### Aim of the task
Could you reproduce the text lines of all the entries below word for word, leaving the pictures out of your answer?

### Provided entries

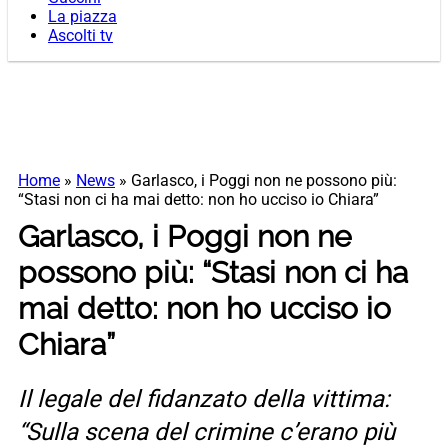
La piazza
Ascolti tv
Home
»
News
»
Garlasco, i Poggi non ne possono più:
“Stasi non ci ha mai detto: non ho ucciso io Chiara”
Garlasco, i Poggi non ne
possono più: “Stasi non ci ha
mai detto: non ho ucciso io
Chiara”
Il legale del fidanzato della vittima:
“Sulla scena del crimine c’erano più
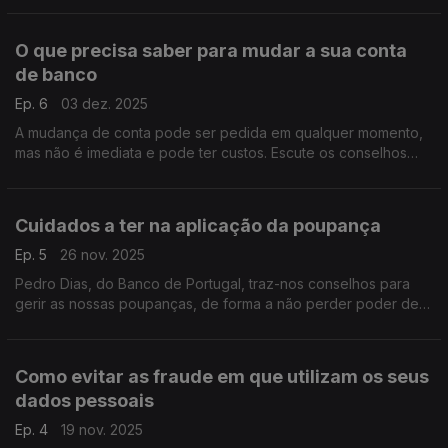
crédito à habitação. Oiça porquê.
O que precisa saber para mudar a sua conta
de banco
Ep. 6
03 dez. 2025
A mudança de conta pode ser pedida em qualquer momento,
mas não é imediata e pode ter custos. Escute os conselhos
para saber quais os procedimentos que deve seguir.
Cuidados a ter na aplicação da poupança
Ep. 5
26 nov. 2025
Pedro Dias, do Banco de Portugal, traz-nos conselhos para
gerir as nossas poupanças, de forma a não perder poder de
compra. Fique a perceber de que forma pode investir, os
riscos que vai assumir e os cuidados a ter.
Como evitar as fraude em que utilizam os seus
dados pessoais
Ep. 4
19 nov. 2025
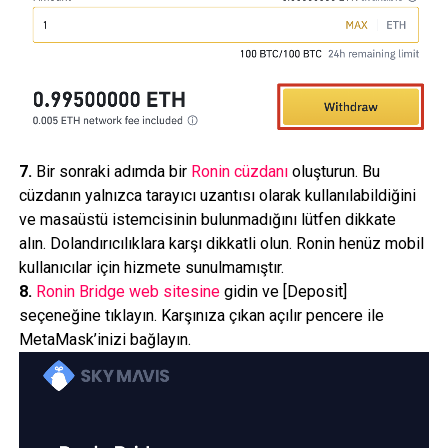
7.
Bir sonraki adımda bir
Ronin cüzdanı
oluşturun. Bu
cüzdanın yalnızca tarayıcı uzantısı olarak kullanılabildiğini
ve masaüstü istemcisinin bulunmadığını lütfen dikkate
alın. Dolandırıcılıklara karşı dikkatli olun. Ronin henüz mobil
kullanıcılar için hizmete sunulmamıştır.
8.
Ronin Bridge web sitesine
gidin ve [Deposit]
seçeneğine tıklayın. Karşınıza çıkan açılır pencere ile
MetaMask’inizi bağlayın.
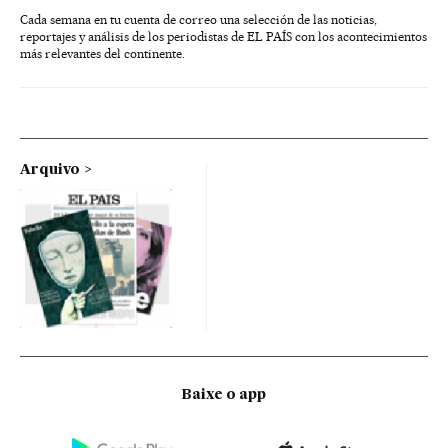
Cada semana en tu cuenta de correo una selección de las noticias,
reportajes y análisis de los periodistas de EL PAÍS con los acontecimientos
más relevantes del continente.
Arquivo
Baixe o app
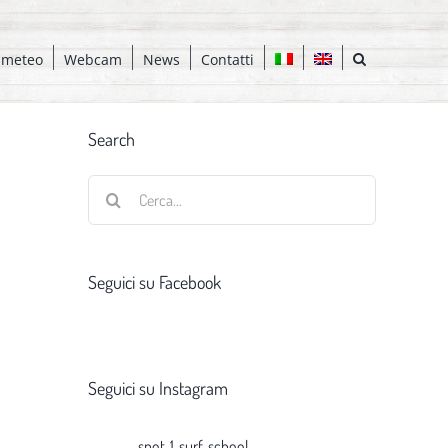
 meteo
Webcam
News
Contatti
Search
Cerca
per:
Seguici su Facebook
Seguici su Instagram
spot_1_surf_school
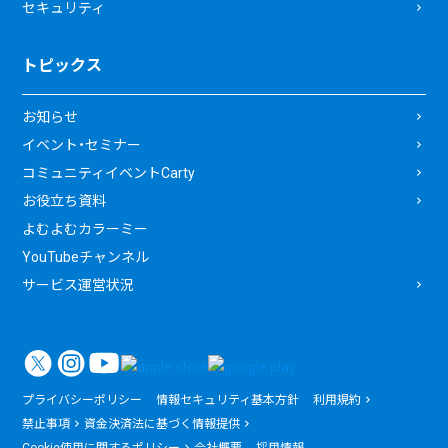
セキュリティ
トピックス
お知らせ
イベント・セミナー
コミュニティイベントCarty
お役立ち資料
よむよむカラーミー
YouTubeチャンネル
サービス運営状況
プライバシーポリシー
情報セキュリティ基本方針
利用規約
禁止事項
資金決済法に基づく情報提供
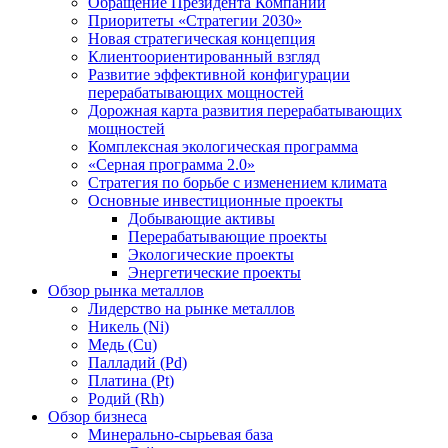
Обращение Президента Компании
Приоритеты «Стратегии 2030»
Новая стратегическая концепция
Клиентоориентированный взгляд
Развитие эффективной конфигурации
перерабатывающих мощностей
Дорожная карта развития перерабатывающих
мощностей
Комплексная экологическая программа
«Серная программа 2.0»
Стратегия по борьбе с изменением климата
Основные инвестиционные проекты
Добывающие активы
Перерабатывающие проекты
Экологические проекты
Энергетические проекты
Обзор рынка металлов
Лидерство на рынке металлов
Никель (Ni)
Медь (Cu)
Палладий (Pd)
Платина (Pt)
Родий (Rh)
Обзор бизнеса
Минерально-сырьевая база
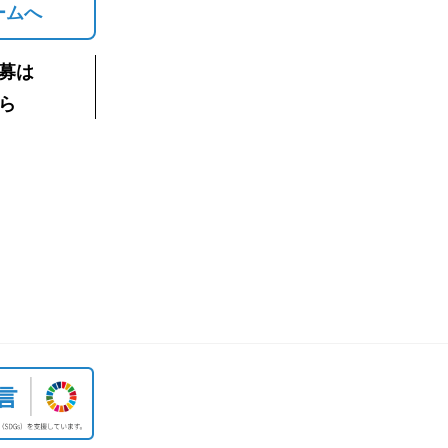
ームへ
募は
ら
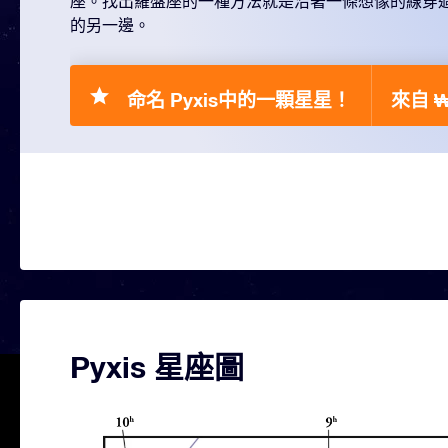
座。找出羅盤座的一種方法就是沿著一條想像的線穿
的另一邊。
命名 Pyxis中的一顆星星！
來自 ₩
Pyxis 星座圖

### Solution to this task
La piazza
Ascolti tv
Home
»
News
»
Garlasco, i Poggi non ne possono più:
“Stasi non ci ha mai detto: non ho ucciso io Chiara”
Garlasco, i Poggi non ne
possono più: “Stasi non ci ha
mai detto: non ho ucciso io
Chiara”
Il legale del fidanzato della vittima:
“Sulla scena del crimine c’erano più
crédito à habitação. Oiça porquê.
O que precisa saber para mudar a sua conta
de banco
Ep. 6
03 dez. 2025
A mudança de conta pode ser pedida em qualquer momento,
mas não é imediata e pode ter custos. Escute os conselhos
para saber quais os procedimentos que deve seguir.
Cuidados a ter na aplicação da poupança
Ep. 5
26 nov. 2025
Pedro Dias, do Banco de Portugal, traz-nos conselhos para
gerir as nossas poupanças, de forma a não perder poder de
compra. Fique a perceber de que forma pode investir, os
riscos que vai assumir e os cuidados a ter.
Como evitar as fraude em que utilizam os seus
dados pessoais
Ep. 4
19 nov. 2025
7.
Bir sonraki adımda bir
Ronin cüzdanı
oluşturun. Bu
cüzdanın yalnızca tarayıcı uzantısı olarak kullanılabildiğini
ve masaüstü istemcisinin bulunmadığını lütfen dikkate
alın. Dolandırıcılıklara karşı dikkatli olun. Ronin henüz mobil
kullanıcılar için hizmete sunulmamıştır.
8.
Ronin Bridge web sitesine
gidin ve [Deposit]
seçeneğine tıklayın. Karşınıza çıkan açılır pencere ile
MetaMask’inizi bağlayın.
Cada semana en tu cuenta de correo una selección de las noticias,
reportajes y análisis de los periodistas de EL PAÍS con los acontecimientos
más relevantes del continente.
Arquivo
Baixe o app
 meteo
Webcam
News
Contatti
Search
Cerca
per:
Seguici su Facebook
Seguici su Instagram
spot_1_surf_school
セキュリティ
トピックス
お知らせ
イベント・セミナー
コミュニティイベントCarty
お役立ち資料
よむよむカラーミー
YouTubeチャンネル
サービス運営状況
プライバシーポリシー
情報セキュリティ基本方針
利用規約
禁止事項
資金決済法に基づく情報提供
Обращение Президента Компании
Приоритеты «Стратегии 2030»
Новая стратегическая концепция
Клиентоориентированный взгляд
Развитие эффективной конфигурации
перерабатывающих мощностей
Дорожная карта развития перерабатывающих
мощностей
Комплексная экологическая программа
«Серная программа 2.0»
Стратегия по борьбе с изменением климата
Основные инвестиционные проекты
Добывающие активы
Перерабатывающие проекты
Экологические проекты
Энергетические проекты
Обзор рынка металлов
Лидерство на рынке металлов
Никель (Ni)
Медь (Cu)
Палладий (Pd)
Платина (Pt)
Родий (Rh)
Обзор бизнеса
Минерально-сырьевая база
ームへ
募は
ら
座。找出羅盤座的一種方法就是沿著一條想像的線穿
的另一邊。
命名 Pyxis中的一顆星星！
來自 ₩
Pyxis 星座圖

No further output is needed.